Work is progressing very well in tomb 26 this week. Martin Fera regularly documents our present state of work using a structure from motion application, saving us much time in producing highly accurate 3D surface models of the complete chamber as well as of detailed situations.

One of the interesting new finds in the burial chamber is that more complete vessels were partly unearthed in the southwestern chamber. I was especially delighted that one of them, when further cleaned today, shows clear signs of a “ritual killing”! An intentional perforation is visible on its junction of the neck to the body.

IMG_9930a

The vessel is a very nice tall-necked red-washed bottle and most Egyptologists will probably now think of the famous “Breaking of the Red Pots”. This Egyptian ritual is attested since the Old Kingdom (Pyramid Texts) and there has been the tendency to associate every ritual that involved the smashing of pottery vessels with the “Breaking of the Red Pots” (cf. Seiler 2005, 178; Budka 2014). Recently the awareness increased that pots with killing holes appear within Egyptian and also Nubian contexts over a very long time span and should be separated from the “Breaking of the Red Pots”. Like in other cultures, there are a number of different pot breaking rituals embedded in the funerary sphere in ancient Egypt and Sudan – they are especially common in the 2nd and 1st millennium BC and there is no universal interpretation for all of these broken or perforated vessels.

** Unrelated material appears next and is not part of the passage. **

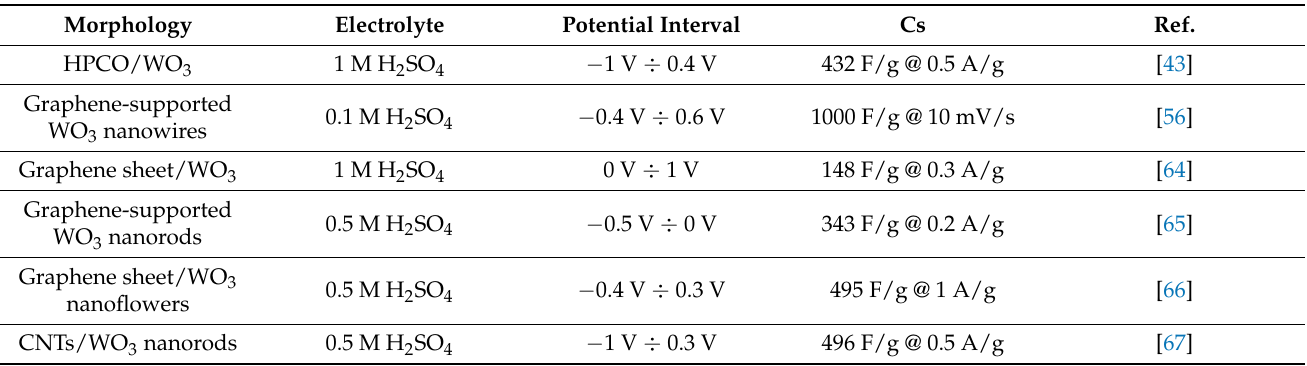
Table 2. Recent, state-of-the-art progress on energy storage applications of WO 3 –carbon nanocomposite- based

We have to be patient whether any clues why and when the vessel in tomb 26 was intentionally perforated come up during the course of exposing it and its context further – for now I would simply call it a killed pot, probably to render the vessel “useless”, but with the awareness that other explanations are possible.

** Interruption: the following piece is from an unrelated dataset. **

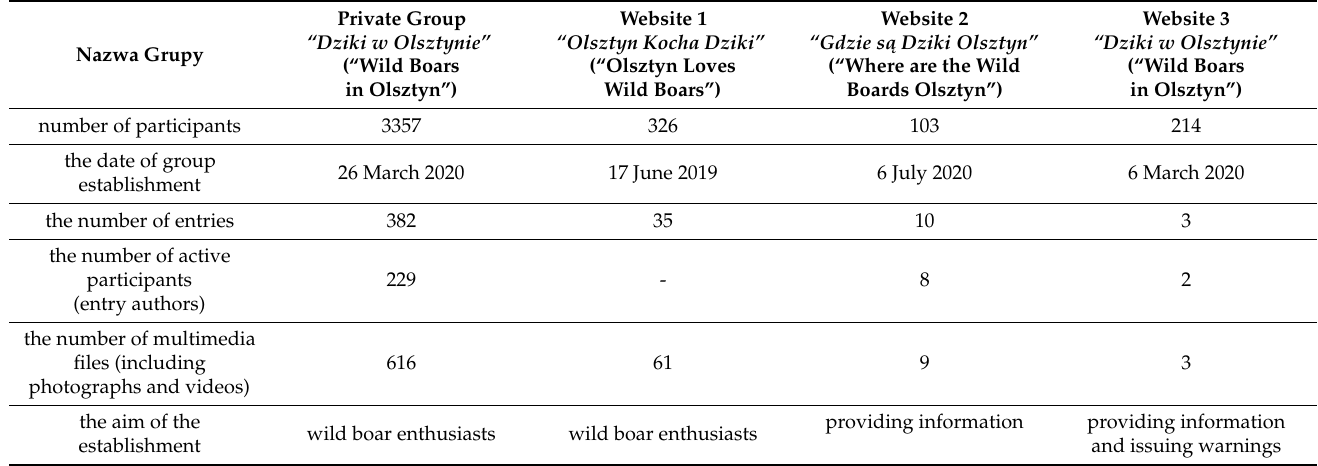
Table 3. Crowdsourced data on wild boars in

Apart from our “killed” vessel, Marlies and Andrea are finding more and more fragments of new individuals while working on the fragile human remains. This rich and quite complex situation in the burial chamber of tomb 26 will keep us busy in the next weeks!

IMG_0014a

References

Budka 2014: Julia Budka, Egyptian impact on pot-breaking ceremonies at Kurru? A re-examination, in The Fourth Cataract and Beyond. Proceedings of the 12th International Conference for Nubian Studies, ed. by Julie R. Anderson & Derek A. Welsby, British Museum Publications on Egypt and Sudan 1, Leuven 2014, 641–654.

Seiler 2005: Anne Seiler, Tradition & Wandel. Die Keramik als Spiegel der Kulturentwicklung in der Zweiten Zwischenzeit, Sonderschriften des Deutschen Archaologischen Instituts Abteilung Kairo 32, Mainz am Rhein 2005.